Artificial Intelligence glitch at Arizona college graduation sparks uproar from crowd

FOX News

Selena Gomez is reportedly bringing her talents to award-winning director's new four-hour X-rated movie Minka Kelly uncorks a heater at 45, ABS backfires spectacularly and LSU parents vs a security guard! Robot's lifeless corpse hauled off stage after fall during disastrous Michael Jackson impression Bear cubs spar on woman's front porch in adorable viral nature video, reactions pour in Show Tiffany Stratton some respect -- a boob job doesn't mean the WWE champ is made of plastic Britney Spears stuns with a post-plea deal Instagram dance, college baseball HOT mic & is this dream normal? Landlord in a tenant's home for repairs was caught on a security camera getting it on with a woman instead Paige Spiranac continues her generational golf content influencing run in 2026, Mike Alstott is ripped & MEAT! 'World's sexiest fan' drops her World Cup anthem and here's why you never assist a bike thief Wearing only a watch, a headlamp and flip-flops isn't a great disguise when trashing a neighbor's motion light Stephen Miller: The American people rejected'third world' Democratic policies by voting for Trump Former CENTCOM commander'concerned' about Iran's residual military capabilities Wall Street titans sound alarm on Mamdani's'reckless' targeting of top employers Retired general says Iran is fighting a'war of resistance' Kevin Warsh's potential Fed chairmanship sparks economic debate on inflation Minnesota fraud mastermind sentenced to 41.5 years in prison President Tiffany Hernandez said the school was'using a new AI system as our reader' and called it'a lesson learned' Kurt Knutsson discusses growing public backlash against AI, including former Google CEO Eric Schmidt being booed at a University of Arizona commencement. He further discusses the development of artificial eggs that could revive dead species. I'll be honest with you guys, I don't know what to make of my feelings toward artificial intelligence, because my mood on the subject changes by the day.

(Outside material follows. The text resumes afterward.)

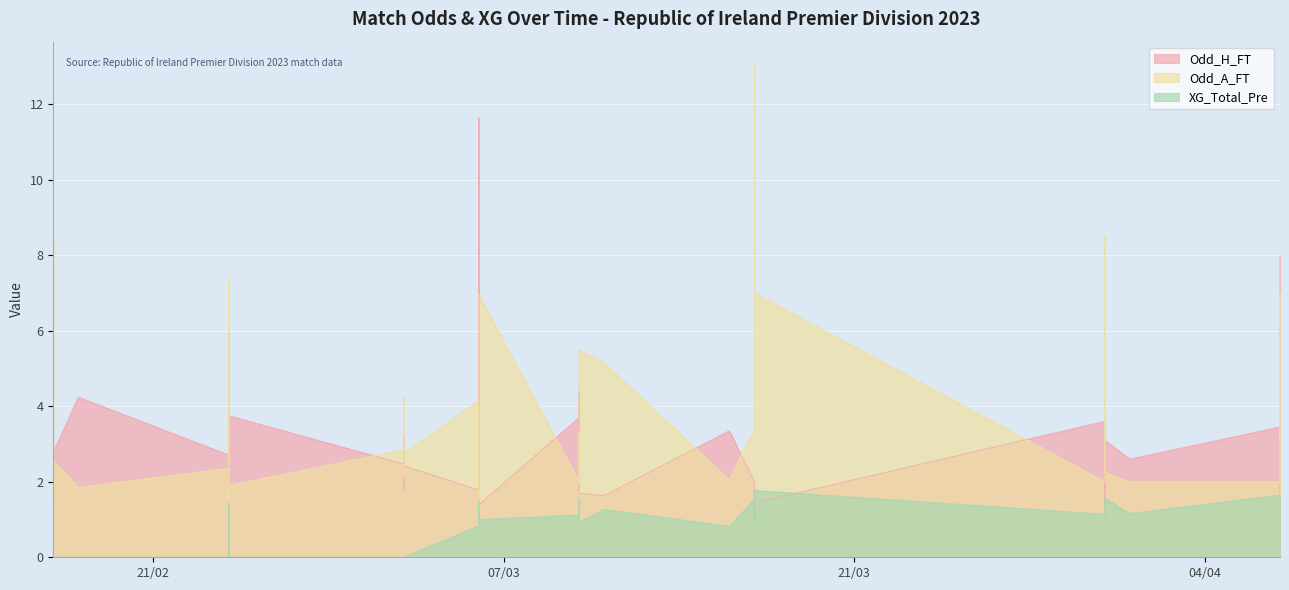

At which category does the chart reach its minimum across all series?

2023-02-17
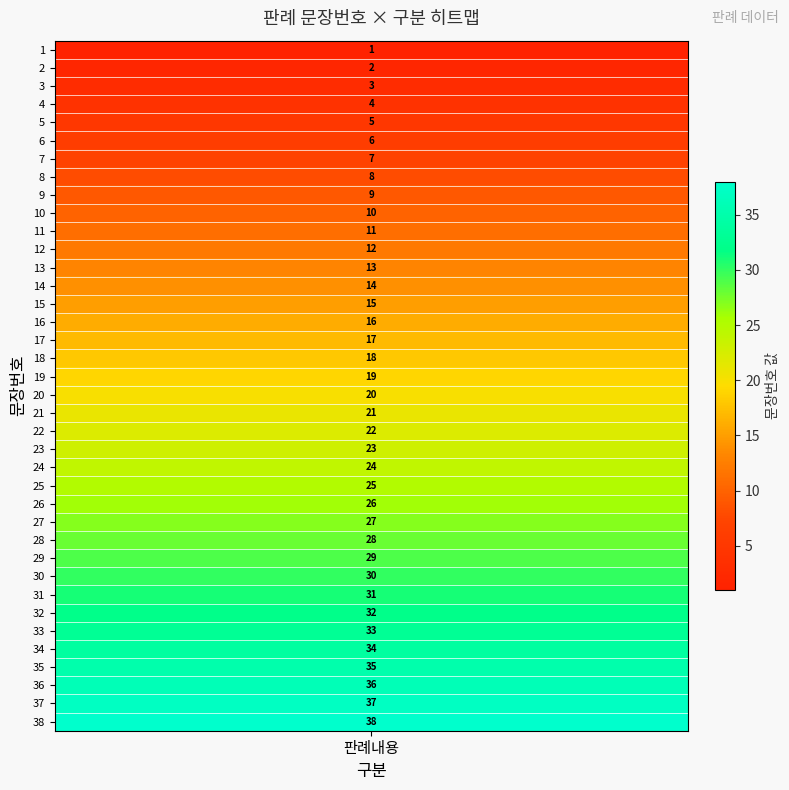

Rank the categories by value from highest to lowest.

38, 37, 36, 35, 34, 33, 32, 31, 30, 29, 28, 27, 26, 25, 24, 23, 22, 21, 20, 19, 18, 17, 16, 15, 14, 13, 12, 11, 10, 9, 8, 7, 6, 5, 4, 3, 2, 1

Online Learning-to-Defer with Varying Experts

arXiv.org Machine Learning

Learning-to-Defer (L2D) methods route each query either to a predictive model or to external experts. While existing work studies this problem in batch settings, real-world deployments require handling streaming data, changing expert availability, and shifting expert distribution. We introduce the first online L2D algorithm for multiclass classification with bandit feedback and a dynamically varying pool of experts. Our method achieves regret guarantees of $O((n+n_e)T^{2/3})$ in general and $O((n+n_e)\sqrt{T})$ under a low-noise condition, where $T$ is the time horizon, $n$ is the number of labels, and $n_e$ is the number of distinct experts observed across rounds. The analysis builds on novel $\mathcal{H}$-consistency bounds for the online framework, combined with first-order methods for online convex optimization. Experiments on synthetic and real-world datasets demonstrate that our approach effectively extends standard Learning-to-Defer to settings with varying expert availability and reliability.

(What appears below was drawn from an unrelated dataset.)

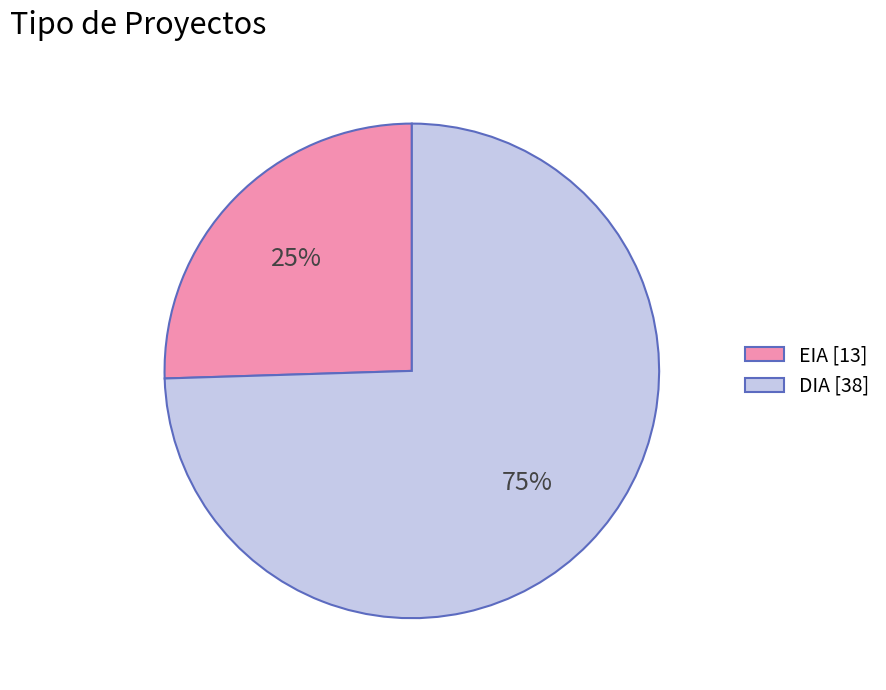

To the nearest percent, what percentage of the pie is DIA?

75%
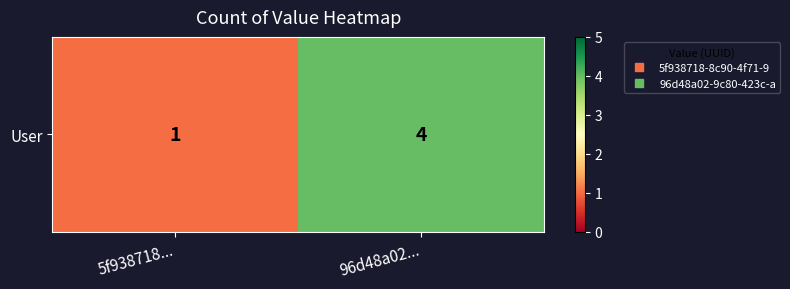

What is the greatest value displayed?

4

Screens would be banned until 2nd grade under draft LAUSD plan

Los Angeles Times

Things to Do in L.A. Tap to enable a layout that focuses on the article. Children and parents at a recent L.A. Unified school board meeting where screen-time limits were discussed. This is read by an automated voice. Please report any issues or inconsistencies here . The L.A. Board of Education got its first look at proposed screen-time limits for students, including a total ban until secnd grade.